**Exercise details**
Your answer should be the line containing "Y3 (2022) | | |" and every line after it to the end of the records below, word for word.

**Task inputs**

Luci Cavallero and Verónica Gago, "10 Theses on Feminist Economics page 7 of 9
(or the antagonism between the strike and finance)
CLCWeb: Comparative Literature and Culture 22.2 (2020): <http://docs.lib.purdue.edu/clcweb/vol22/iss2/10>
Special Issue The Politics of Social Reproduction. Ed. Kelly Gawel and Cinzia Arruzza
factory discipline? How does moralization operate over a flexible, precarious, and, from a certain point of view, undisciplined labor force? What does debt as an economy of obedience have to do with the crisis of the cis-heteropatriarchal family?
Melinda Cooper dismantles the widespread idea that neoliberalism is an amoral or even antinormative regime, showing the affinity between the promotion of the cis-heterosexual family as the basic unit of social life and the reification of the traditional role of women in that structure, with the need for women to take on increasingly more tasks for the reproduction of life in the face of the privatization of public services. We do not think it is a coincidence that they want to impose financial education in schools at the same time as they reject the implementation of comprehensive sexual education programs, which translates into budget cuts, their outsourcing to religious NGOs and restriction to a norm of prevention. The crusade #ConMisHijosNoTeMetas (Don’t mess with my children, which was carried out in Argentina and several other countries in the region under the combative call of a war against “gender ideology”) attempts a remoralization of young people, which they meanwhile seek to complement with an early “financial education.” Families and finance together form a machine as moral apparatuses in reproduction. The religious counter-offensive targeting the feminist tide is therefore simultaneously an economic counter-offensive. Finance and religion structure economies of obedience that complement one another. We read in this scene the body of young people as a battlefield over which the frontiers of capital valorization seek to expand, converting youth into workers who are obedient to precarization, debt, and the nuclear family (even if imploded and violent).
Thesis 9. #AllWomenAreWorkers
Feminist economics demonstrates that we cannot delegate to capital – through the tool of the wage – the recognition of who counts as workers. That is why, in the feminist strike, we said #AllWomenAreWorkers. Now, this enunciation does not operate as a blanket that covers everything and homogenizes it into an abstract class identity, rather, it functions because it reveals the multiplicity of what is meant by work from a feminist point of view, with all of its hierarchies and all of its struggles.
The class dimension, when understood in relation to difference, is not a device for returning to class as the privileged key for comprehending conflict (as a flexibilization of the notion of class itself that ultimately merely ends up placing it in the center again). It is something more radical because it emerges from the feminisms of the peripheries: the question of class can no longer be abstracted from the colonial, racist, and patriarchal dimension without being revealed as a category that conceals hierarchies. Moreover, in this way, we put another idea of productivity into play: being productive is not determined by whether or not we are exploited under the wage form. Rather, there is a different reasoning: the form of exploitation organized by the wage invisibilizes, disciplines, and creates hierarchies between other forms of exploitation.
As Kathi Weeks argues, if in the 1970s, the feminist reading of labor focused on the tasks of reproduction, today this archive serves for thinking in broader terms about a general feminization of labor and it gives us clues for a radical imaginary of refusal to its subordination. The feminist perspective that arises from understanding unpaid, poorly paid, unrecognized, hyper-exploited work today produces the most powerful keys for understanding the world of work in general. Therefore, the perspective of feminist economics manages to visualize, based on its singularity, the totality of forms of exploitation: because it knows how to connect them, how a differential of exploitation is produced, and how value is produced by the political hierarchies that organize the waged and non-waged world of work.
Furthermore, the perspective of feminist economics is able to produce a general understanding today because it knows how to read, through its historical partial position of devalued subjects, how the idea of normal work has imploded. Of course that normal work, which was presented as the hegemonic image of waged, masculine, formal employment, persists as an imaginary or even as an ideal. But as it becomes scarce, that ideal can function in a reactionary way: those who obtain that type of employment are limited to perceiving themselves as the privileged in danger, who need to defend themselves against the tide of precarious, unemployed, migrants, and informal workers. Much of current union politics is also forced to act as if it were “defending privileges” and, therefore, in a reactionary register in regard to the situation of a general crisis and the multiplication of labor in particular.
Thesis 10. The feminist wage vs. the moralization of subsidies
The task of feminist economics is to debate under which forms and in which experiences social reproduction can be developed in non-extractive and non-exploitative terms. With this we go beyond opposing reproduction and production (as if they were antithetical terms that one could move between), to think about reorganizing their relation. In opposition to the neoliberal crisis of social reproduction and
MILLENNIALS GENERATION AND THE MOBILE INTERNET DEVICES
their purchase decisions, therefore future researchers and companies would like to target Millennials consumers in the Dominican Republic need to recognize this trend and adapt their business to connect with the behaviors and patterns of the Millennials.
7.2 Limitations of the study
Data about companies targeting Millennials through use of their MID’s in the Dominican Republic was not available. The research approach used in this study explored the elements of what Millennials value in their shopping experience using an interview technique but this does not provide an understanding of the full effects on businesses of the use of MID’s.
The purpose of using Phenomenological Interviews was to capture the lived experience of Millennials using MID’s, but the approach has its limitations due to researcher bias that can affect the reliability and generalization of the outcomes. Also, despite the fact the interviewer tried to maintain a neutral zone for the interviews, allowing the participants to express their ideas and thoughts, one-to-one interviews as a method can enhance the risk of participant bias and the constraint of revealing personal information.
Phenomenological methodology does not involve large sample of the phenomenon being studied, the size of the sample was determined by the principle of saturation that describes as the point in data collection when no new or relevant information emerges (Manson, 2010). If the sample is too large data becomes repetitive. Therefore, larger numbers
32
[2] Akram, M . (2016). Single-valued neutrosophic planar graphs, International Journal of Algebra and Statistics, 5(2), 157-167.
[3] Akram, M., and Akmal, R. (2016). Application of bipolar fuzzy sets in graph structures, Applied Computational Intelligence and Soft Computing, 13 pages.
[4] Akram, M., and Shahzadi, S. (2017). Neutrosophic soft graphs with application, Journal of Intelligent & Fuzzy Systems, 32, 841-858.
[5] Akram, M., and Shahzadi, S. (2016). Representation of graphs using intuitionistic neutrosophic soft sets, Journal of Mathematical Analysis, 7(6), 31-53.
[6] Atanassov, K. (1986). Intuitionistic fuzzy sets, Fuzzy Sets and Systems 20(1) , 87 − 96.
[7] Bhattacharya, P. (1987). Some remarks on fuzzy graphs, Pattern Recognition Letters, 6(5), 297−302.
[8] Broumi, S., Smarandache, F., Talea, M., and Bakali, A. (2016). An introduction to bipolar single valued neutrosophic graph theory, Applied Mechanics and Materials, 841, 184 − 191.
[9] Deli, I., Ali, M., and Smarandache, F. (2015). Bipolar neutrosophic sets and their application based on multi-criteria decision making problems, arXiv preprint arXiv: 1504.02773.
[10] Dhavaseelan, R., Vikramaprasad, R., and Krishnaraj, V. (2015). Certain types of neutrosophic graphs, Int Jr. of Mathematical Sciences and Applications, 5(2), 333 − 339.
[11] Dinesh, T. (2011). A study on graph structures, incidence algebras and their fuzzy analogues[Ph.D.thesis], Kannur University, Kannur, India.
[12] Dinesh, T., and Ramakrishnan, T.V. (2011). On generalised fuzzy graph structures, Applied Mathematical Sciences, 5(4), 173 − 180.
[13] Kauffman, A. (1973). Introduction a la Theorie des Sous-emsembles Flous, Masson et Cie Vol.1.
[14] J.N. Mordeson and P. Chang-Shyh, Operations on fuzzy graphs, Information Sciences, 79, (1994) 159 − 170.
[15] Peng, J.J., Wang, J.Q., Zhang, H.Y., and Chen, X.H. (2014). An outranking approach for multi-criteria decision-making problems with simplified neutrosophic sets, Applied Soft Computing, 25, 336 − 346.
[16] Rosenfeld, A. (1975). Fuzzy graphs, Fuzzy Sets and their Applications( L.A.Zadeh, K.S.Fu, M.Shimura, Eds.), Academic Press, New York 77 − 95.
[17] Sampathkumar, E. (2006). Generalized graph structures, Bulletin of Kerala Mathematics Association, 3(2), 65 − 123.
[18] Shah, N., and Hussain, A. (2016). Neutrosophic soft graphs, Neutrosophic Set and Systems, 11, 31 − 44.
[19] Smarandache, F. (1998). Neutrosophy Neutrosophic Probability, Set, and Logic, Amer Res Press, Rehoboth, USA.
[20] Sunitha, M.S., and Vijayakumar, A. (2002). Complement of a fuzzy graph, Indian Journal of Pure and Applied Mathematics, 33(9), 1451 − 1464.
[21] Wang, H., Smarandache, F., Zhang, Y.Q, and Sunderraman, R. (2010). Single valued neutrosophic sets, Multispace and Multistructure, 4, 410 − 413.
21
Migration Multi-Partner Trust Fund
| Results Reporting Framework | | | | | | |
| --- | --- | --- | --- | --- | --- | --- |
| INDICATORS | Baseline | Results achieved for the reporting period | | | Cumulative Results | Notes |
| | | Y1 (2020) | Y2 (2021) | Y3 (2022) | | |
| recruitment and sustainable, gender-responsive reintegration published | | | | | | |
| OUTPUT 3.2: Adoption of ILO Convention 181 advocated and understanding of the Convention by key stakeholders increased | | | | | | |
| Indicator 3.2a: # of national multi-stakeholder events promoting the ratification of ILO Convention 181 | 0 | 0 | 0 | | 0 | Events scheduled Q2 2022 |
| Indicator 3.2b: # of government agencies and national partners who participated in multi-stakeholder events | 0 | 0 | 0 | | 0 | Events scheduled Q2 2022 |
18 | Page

**Result**
| | | Y1 (2020) | Y2 (2021) | Y3 (2022) | | |
| recruitment and sustainable, gender-responsive reintegration published | | | | | | |
| OUTPUT 3.2: Adoption of ILO Convention 181 advocated and understanding of the Convention by key stakeholders increased | | | | | | |
| Indicator 3.2a: # of national multi-stakeholder events promoting the ratification of ILO Convention 181 | 0 | 0 | 0 | | 0 | Events scheduled Q2 2022 |
| Indicator 3.2b: # of government agencies and national partners who participated in multi-stakeholder events | 0 | 0 | 0 | | 0 | Events scheduled Q2 2022 |
18 | Page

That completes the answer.